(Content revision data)
══════

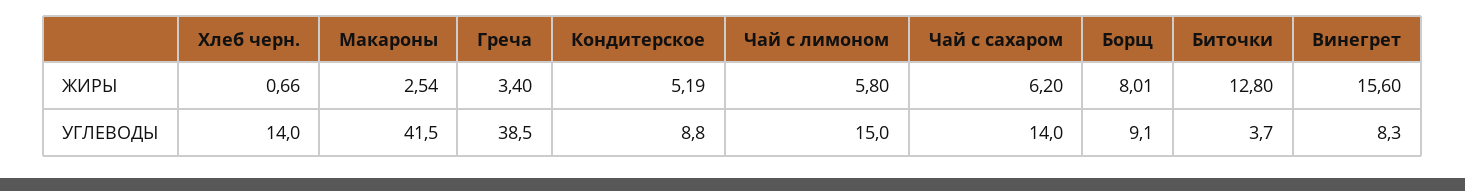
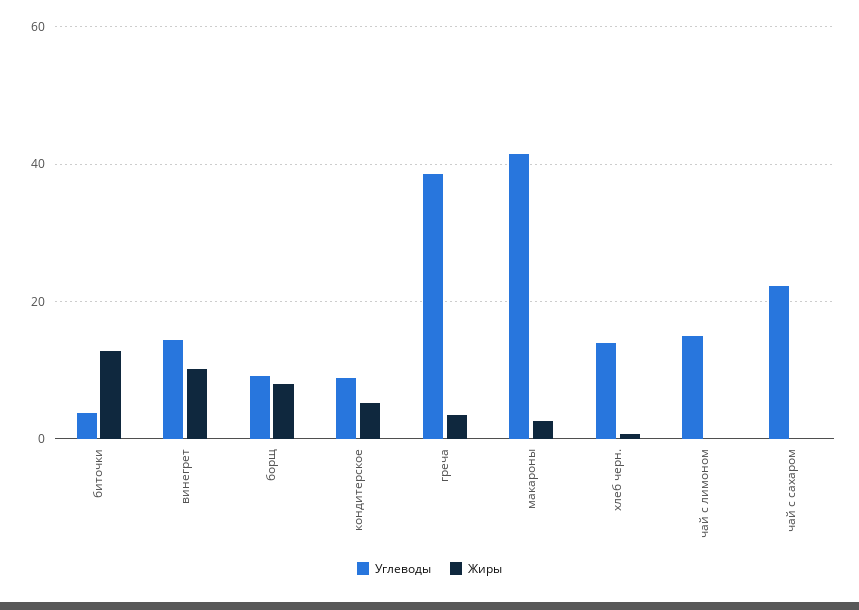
ЖИРЫ, Чай с лимоном: 5.8 -> 0
ЖИРЫ, Чай с сахаром: 6.2 -> 0
ЖИРЫ, Винегрет: 15.6 -> 10
УГЛЕВОДЫ, Чай с сахаром: 14 -> 22
УГЛЕВОДЫ, Винегрет: 8.3 -> 14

══════

WHAT YOU ARE ASKED TO DO:
Please give a word-for-word repetition of the lines from the one containing "ЖИРЫ, Винегрет: 15.6 -> 10" through the last line of the data above, including both, and nothing besides.

WRITTEN REPLY:
ЖИРЫ, Винегрет: 15.6 -> 10
УГЛЕВОДЫ, Чай с сахаром: 14 -> 22
УГЛЕВОДЫ, Винегрет: 8.3 -> 14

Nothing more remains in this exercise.